WHAT IS EXPECTED>
Repeat the lines below exactly as written, please, from the line with "113. Under the" to the line with "(Violation of the APA, 5 U.S.C. § 706(2)(C) –", both lines included, and no others.

Excerpts from a dataset>
++++++++++++++++++++
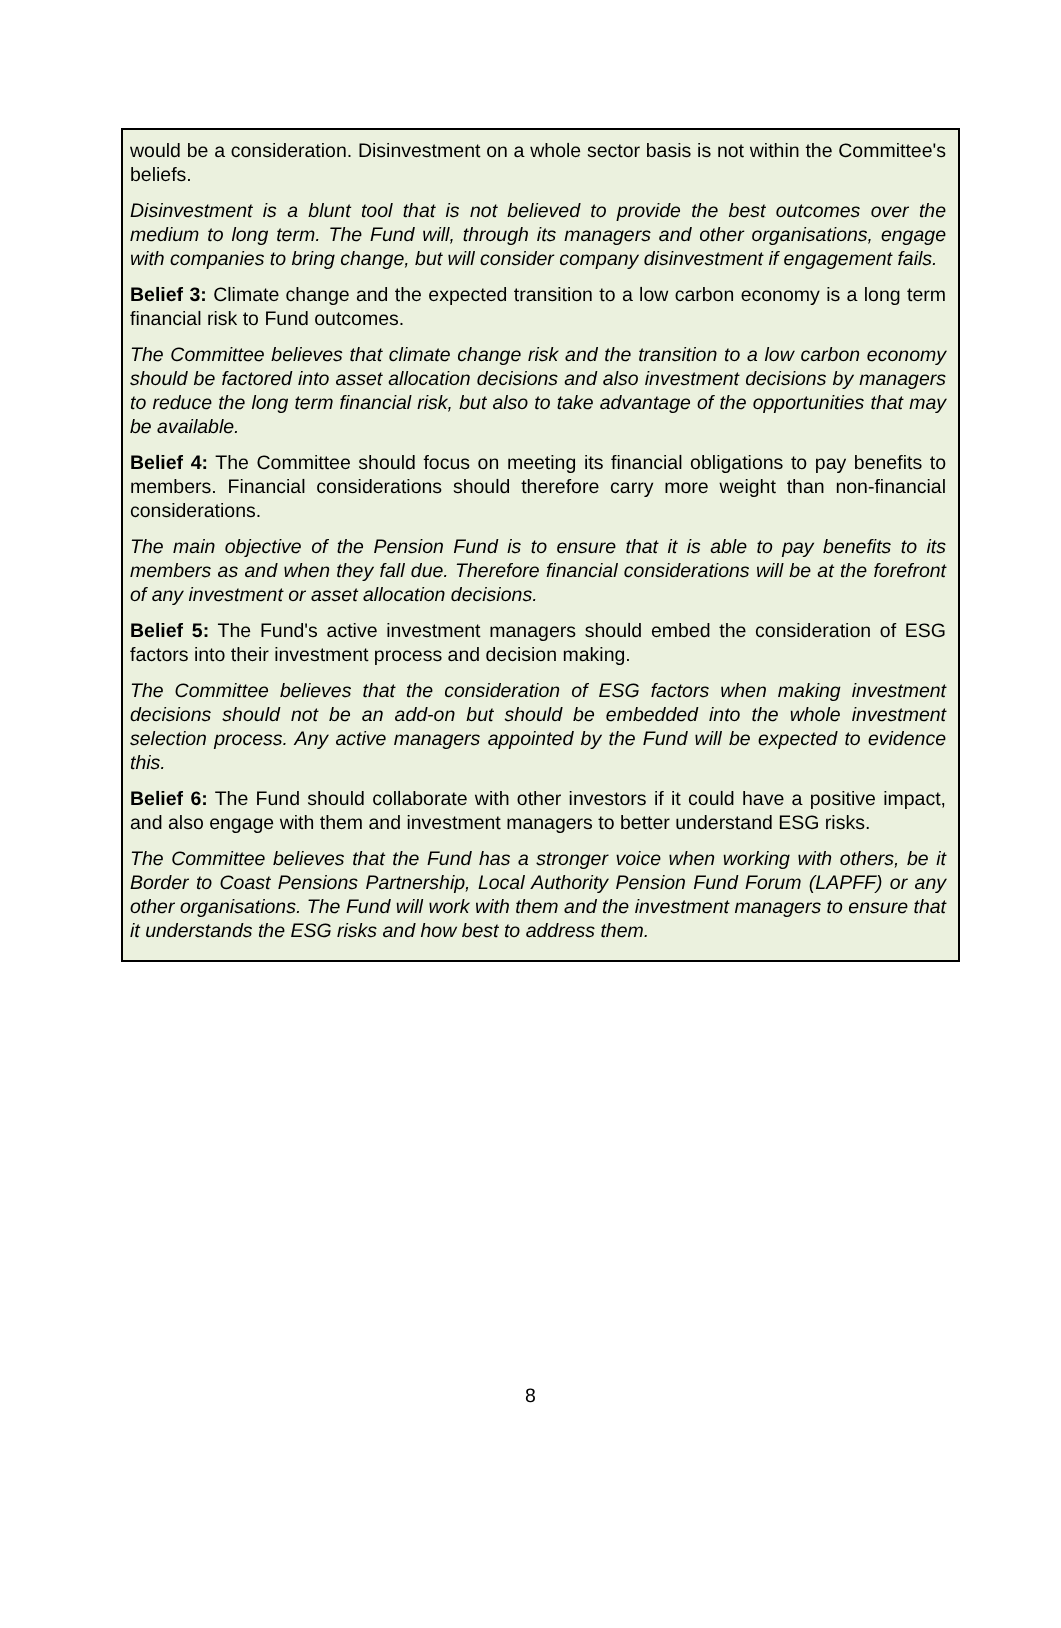would be a consideration. Disinvestment on a whole sector basis is not within the Committee's beliefs.
Disinvestment is a blunt tool that is not believed to provide the best outcomes over the medium to long term. The Fund will, through its managers and other organisations, engage with companies to bring change, but will consider company disinvestment if engagement fails.
Belief 3: Climate change and the expected transition to a low carbon economy is a long term financial risk to Fund outcomes.
The Committee believes that climate change risk and the transition to a low carbon economy should be factored into asset allocation decisions and also investment decisions by managers to reduce the long term financial risk, but also to take advantage of the opportunities that may be available.
Belief 4: The Committee should focus on meeting its financial obligations to pay benefits to members. Financial considerations should therefore carry more weight than non-financial considerations.
The main objective of the Pension Fund is to ensure that it is able to pay benefits to its members as and when they fall due. Therefore financial considerations will be at the forefront of any investment or asset allocation decisions.
Belief 5: The Fund's active investment managers should embed the consideration of ESG factors into their investment process and decision making.
The Committee believes that the consideration of ESG factors when making investment decisions should not be an add-on but should be embedded into the whole investment selection process. Any active managers appointed by the Fund will be expected to evidence this.
Belief 6: The Fund should collaborate with other investors if it could have a positive impact, and also engage with them and investment managers to better understand ESG risks.
The Committee believes that the Fund has a stronger voice when working with others, be it Border to Coast Pensions Partnership, Local Authority Pension Fund Forum (LAPFF) or any other organisations. The Fund will work with them and the investment managers to ensure that it understands the ESG risks and how best to address them.
8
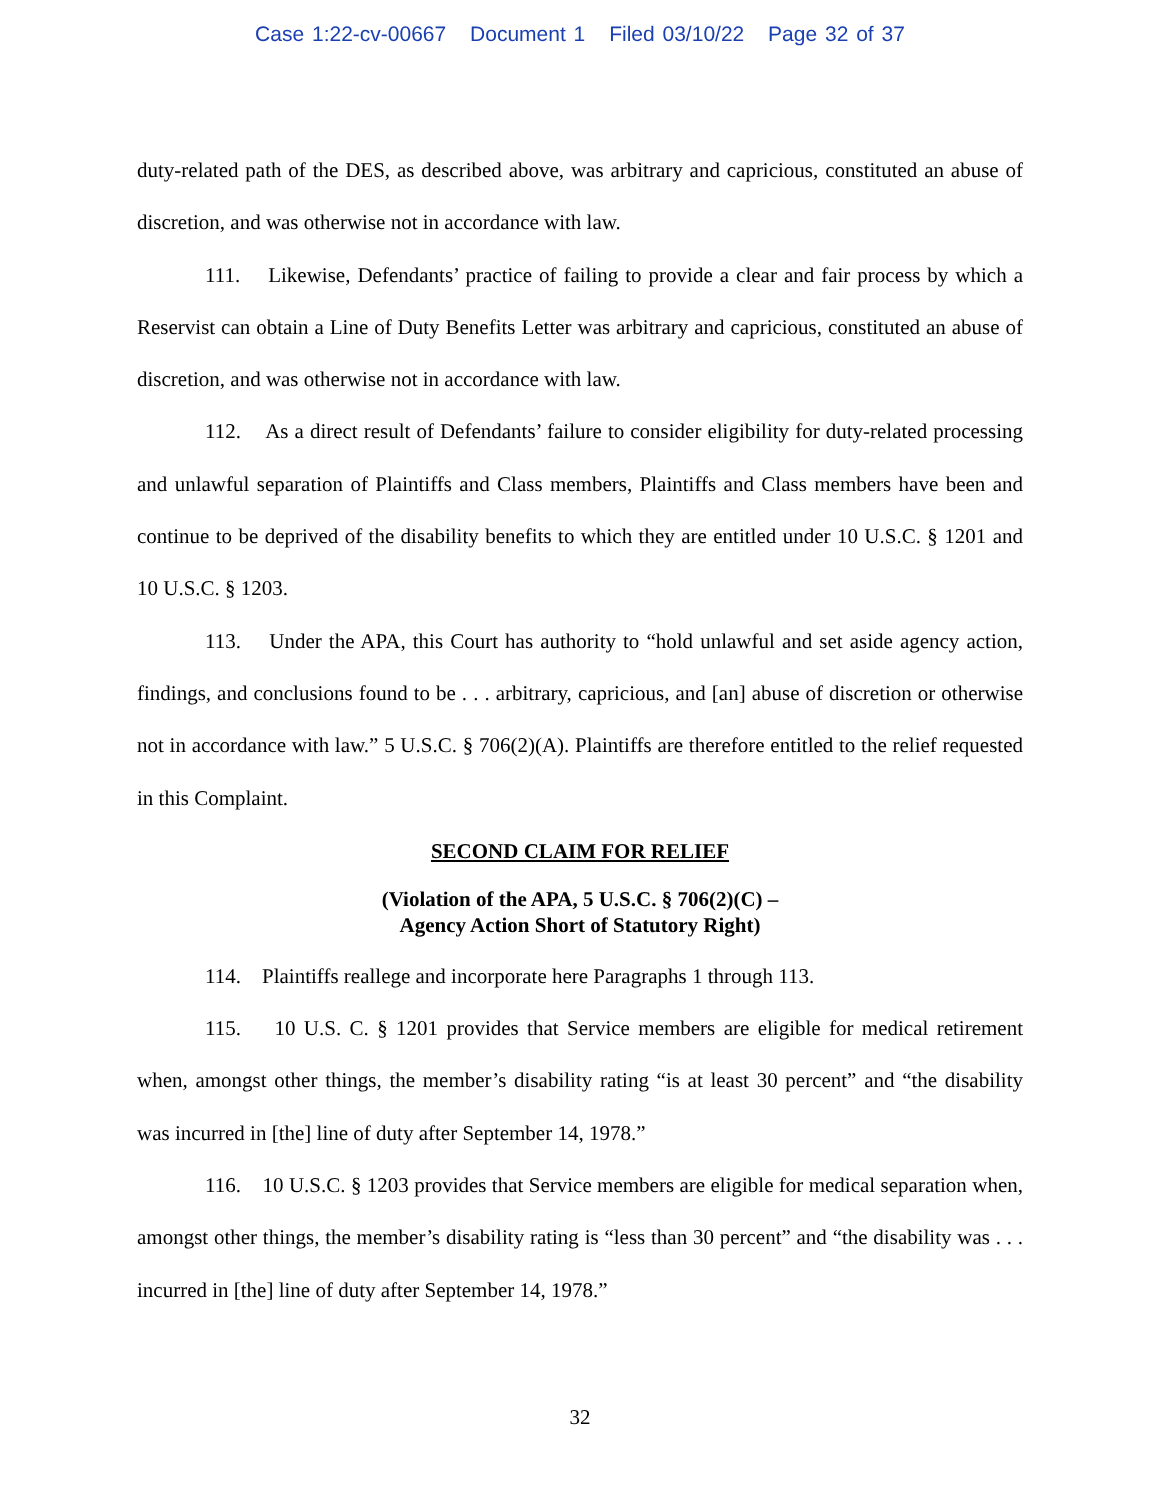Case 1:22-cv-00667 Document 1 Filed 03/10/22 Page 32 of 37
duty-related path of the DES, as described above, was arbitrary and capricious, constituted an abuse of discretion, and was otherwise not in accordance with law.
111. Likewise, Defendants’ practice of failing to provide a clear and fair process by which a Reservist can obtain a Line of Duty Benefits Letter was arbitrary and capricious, constituted an abuse of discretion, and was otherwise not in accordance with law.
112. As a direct result of Defendants’ failure to consider eligibility for duty-related processing and unlawful separation of Plaintiffs and Class members, Plaintiffs and Class members have been and continue to be deprived of the disability benefits to which they are entitled under 10 U.S.C. § 1201 and 10 U.S.C. § 1203.
113. Under the APA, this Court has authority to “hold unlawful and set aside agency action, findings, and conclusions found to be . . . arbitrary, capricious, and [an] abuse of discretion or otherwise not in accordance with law.” 5 U.S.C. § 706(2)(A). Plaintiffs are therefore entitled to the relief requested in this Complaint.
SECOND CLAIM FOR RELIEF
(Violation of the APA, 5 U.S.C. § 706(2)(C) –
Agency Action Short of Statutory Right)
114. Plaintiffs reallege and incorporate here Paragraphs 1 through 113.
115. 10 U.S. C. § 1201 provides that Service members are eligible for medical retirement when, amongst other things, the member’s disability rating “is at least 30 percent” and “the disability was incurred in [the] line of duty after September 14, 1978.”
116. 10 U.S.C. § 1203 provides that Service members are eligible for medical separation when, amongst other things, the member’s disability rating is “less than 30 percent” and “the disability was . . . incurred in [the] line of duty after September 14, 1978.”
32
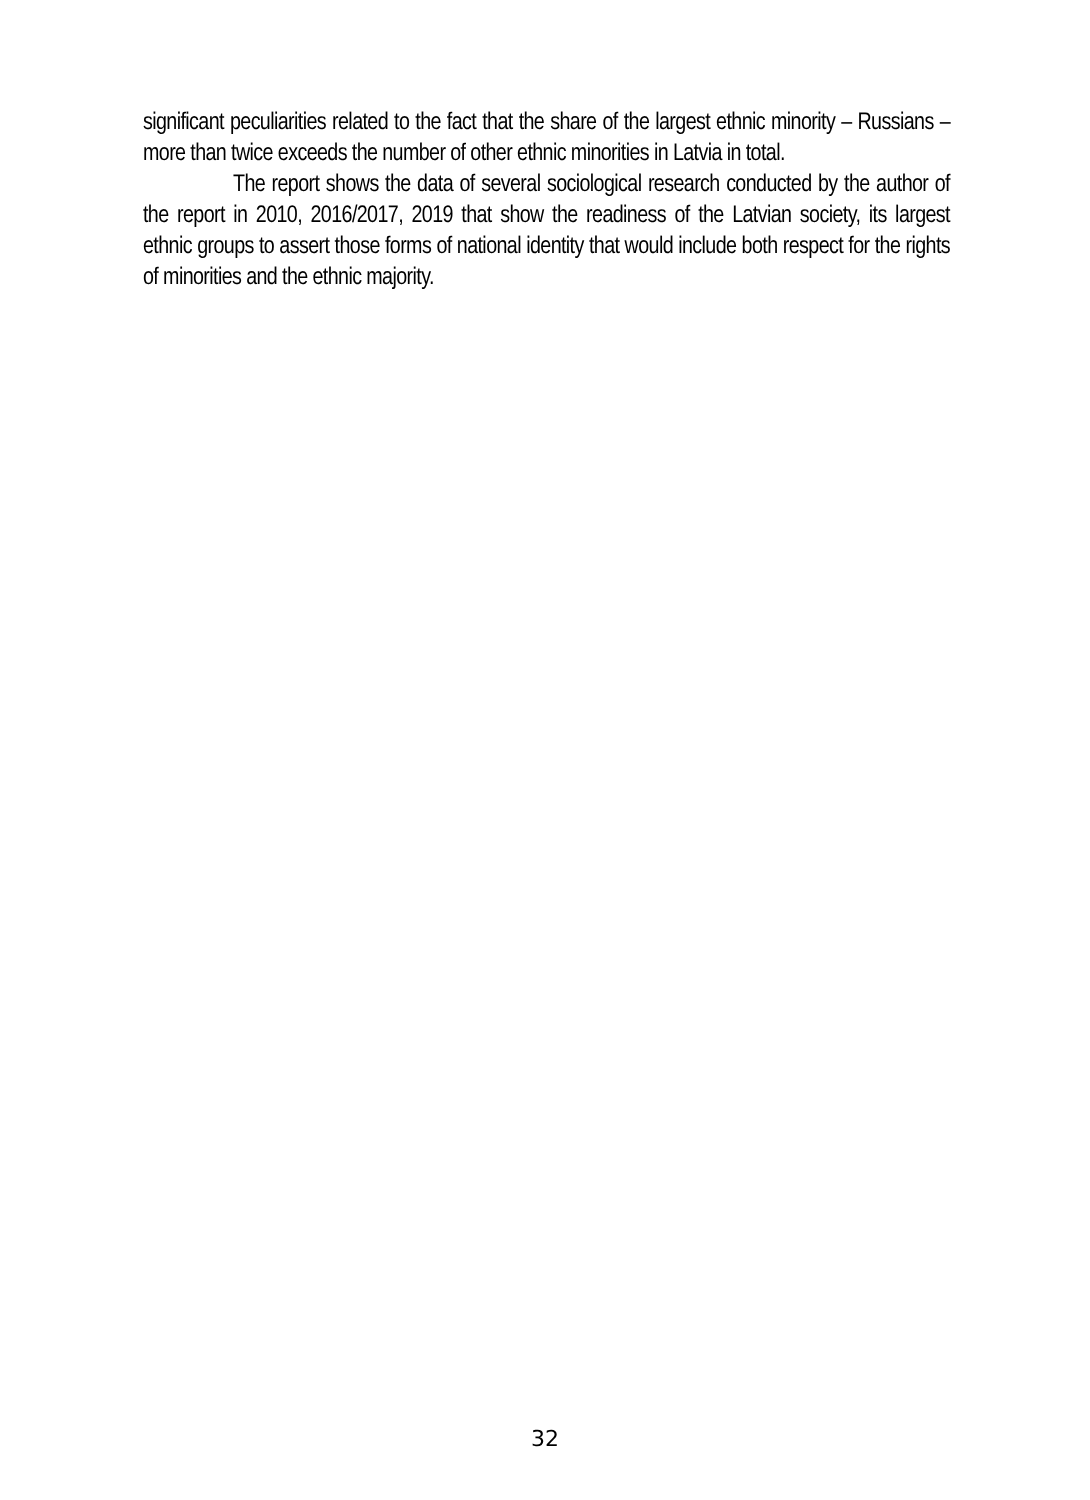significant peculiarities related to the fact that the share of the largest ethnic minority – Russians – more than twice exceeds the number of other ethnic minorities in Latvia in total.
The report shows the data of several sociological research conducted by the author of the report in 2010, 2016/2017, 2019 that show the readiness of the Latvian society, its largest ethnic groups to assert those forms of national identity that would include both respect for the rights of minorities and the ethnic majority.
32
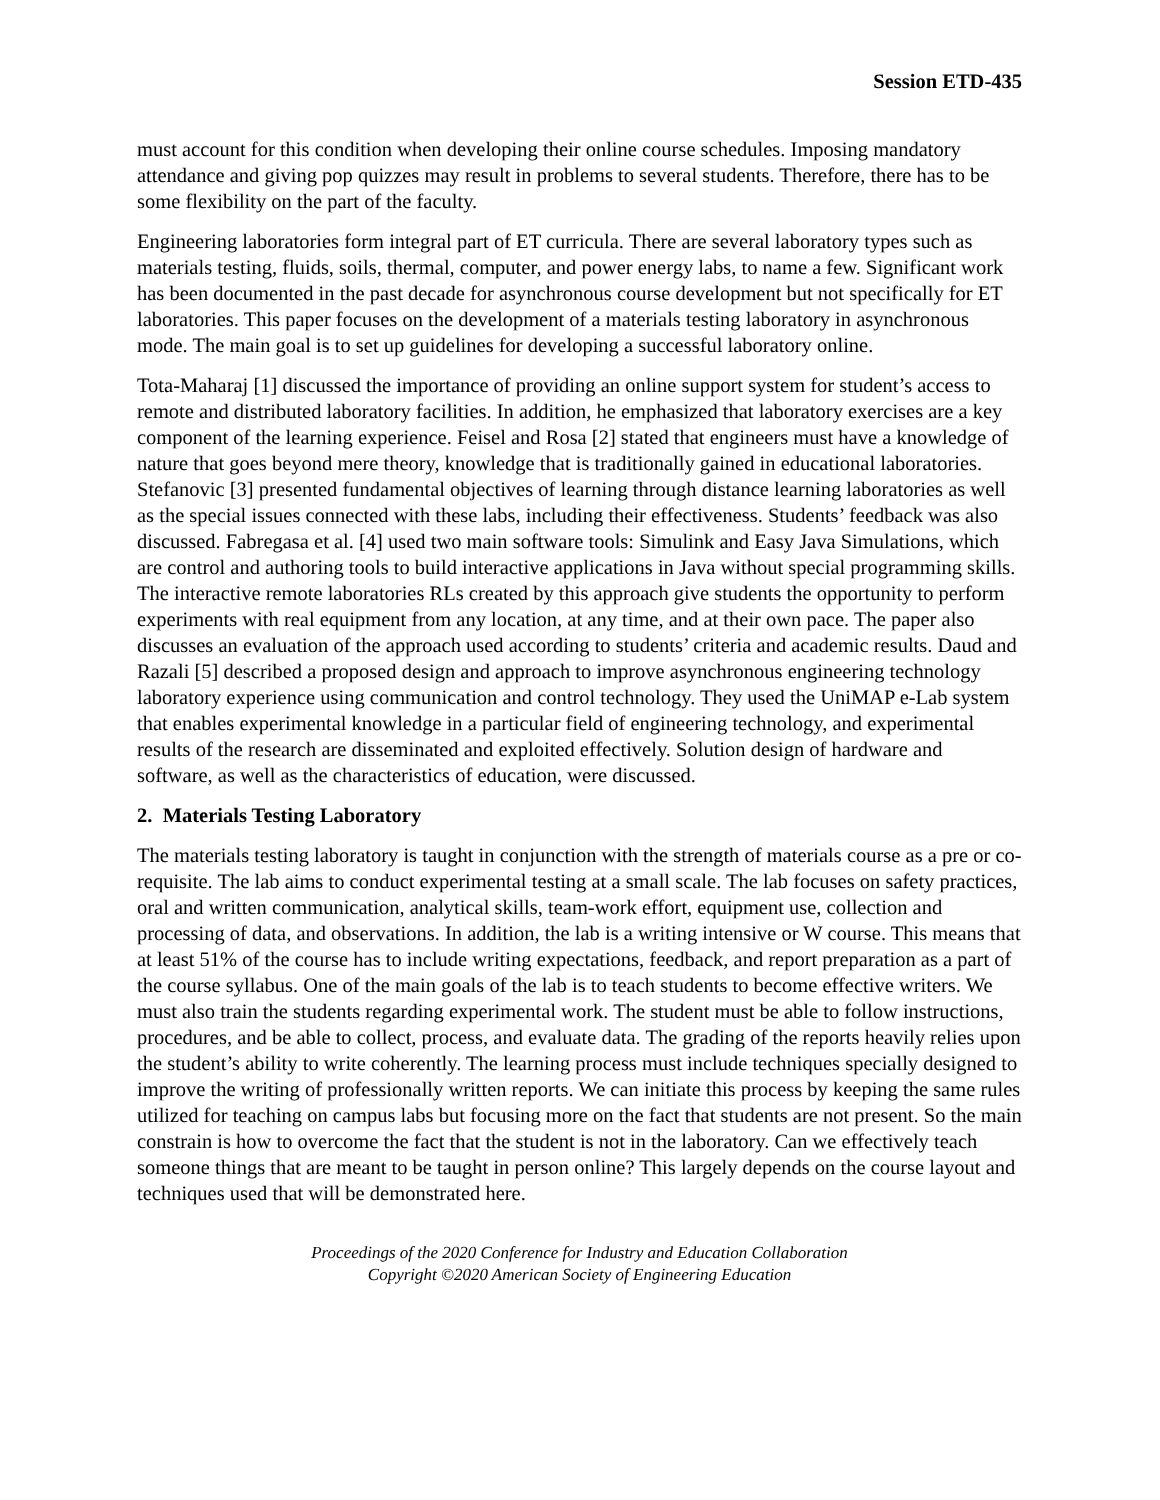Session ETD-435
must account for this condition when developing their online course schedules. Imposing mandatory attendance and giving pop quizzes may result in problems to several students. Therefore, there has to be some flexibility on the part of the faculty.
Engineering laboratories form integral part of ET curricula. There are several laboratory types such as materials testing, fluids, soils, thermal, computer, and power energy labs, to name a few. Significant work has been documented in the past decade for asynchronous course development but not specifically for ET laboratories. This paper focuses on the development of a materials testing laboratory in asynchronous mode. The main goal is to set up guidelines for developing a successful laboratory online.
Tota-Maharaj [1] discussed the importance of providing an online support system for student’s access to remote and distributed laboratory facilities. In addition, he emphasized that laboratory exercises are a key component of the learning experience. Feisel and Rosa [2] stated that engineers must have a knowledge of nature that goes beyond mere theory, knowledge that is traditionally gained in educational laboratories. Stefanovic [3] presented fundamental objectives of learning through distance learning laboratories as well as the special issues connected with these labs, including their effectiveness. Students’ feedback was also discussed. Fabregasa et al. [4] used two main software tools: Simulink and Easy Java Simulations, which are control and authoring tools to build interactive applications in Java without special programming skills. The interactive remote laboratories RLs created by this approach give students the opportunity to perform experiments with real equipment from any location, at any time, and at their own pace. The paper also discusses an evaluation of the approach used according to students’ criteria and academic results. Daud and Razali [5] described a proposed design and approach to improve asynchronous engineering technology laboratory experience using communication and control technology. They used the UniMAP e-Lab system that enables experimental knowledge in a particular field of engineering technology, and experimental results of the research are disseminated and exploited effectively. Solution design of hardware and software, as well as the characteristics of education, were discussed.
2. Materials Testing Laboratory
The materials testing laboratory is taught in conjunction with the strength of materials course as a pre or co-requisite. The lab aims to conduct experimental testing at a small scale. The lab focuses on safety practices, oral and written communication, analytical skills, team-work effort, equipment use, collection and processing of data, and observations. In addition, the lab is a writing intensive or W course. This means that at least 51% of the course has to include writing expectations, feedback, and report preparation as a part of the course syllabus. One of the main goals of the lab is to teach students to become effective writers. We must also train the students regarding experimental work. The student must be able to follow instructions, procedures, and be able to collect, process, and evaluate data. The grading of the reports heavily relies upon the student’s ability to write coherently. The learning process must include techniques specially designed to improve the writing of professionally written reports. We can initiate this process by keeping the same rules utilized for teaching on campus labs but focusing more on the fact that students are not present. So the main constrain is how to overcome the fact that the student is not in the laboratory. Can we effectively teach someone things that are meant to be taught in person online? This largely depends on the course layout and techniques used that will be demonstrated here.
Proceedings of the 2020 Conference for Industry and Education Collaboration
Copyright ©2020 American Society of Engineering Education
++++++++++++++++++++
TASK OUTPUT>
113. Under the APA, this Court has authority to “hold unlawful and set aside agency action, findings, and conclusions found to be . . . arbitrary, capricious, and [an] abuse of discretion or otherwise not in accordance with law.” 5 U.S.C. § 706(2)(A). Plaintiffs are therefore entitled to the relief requested in this Complaint.
SECOND CLAIM FOR RELIEF
(Violation of the APA, 5 U.S.C. § 706(2)(C) –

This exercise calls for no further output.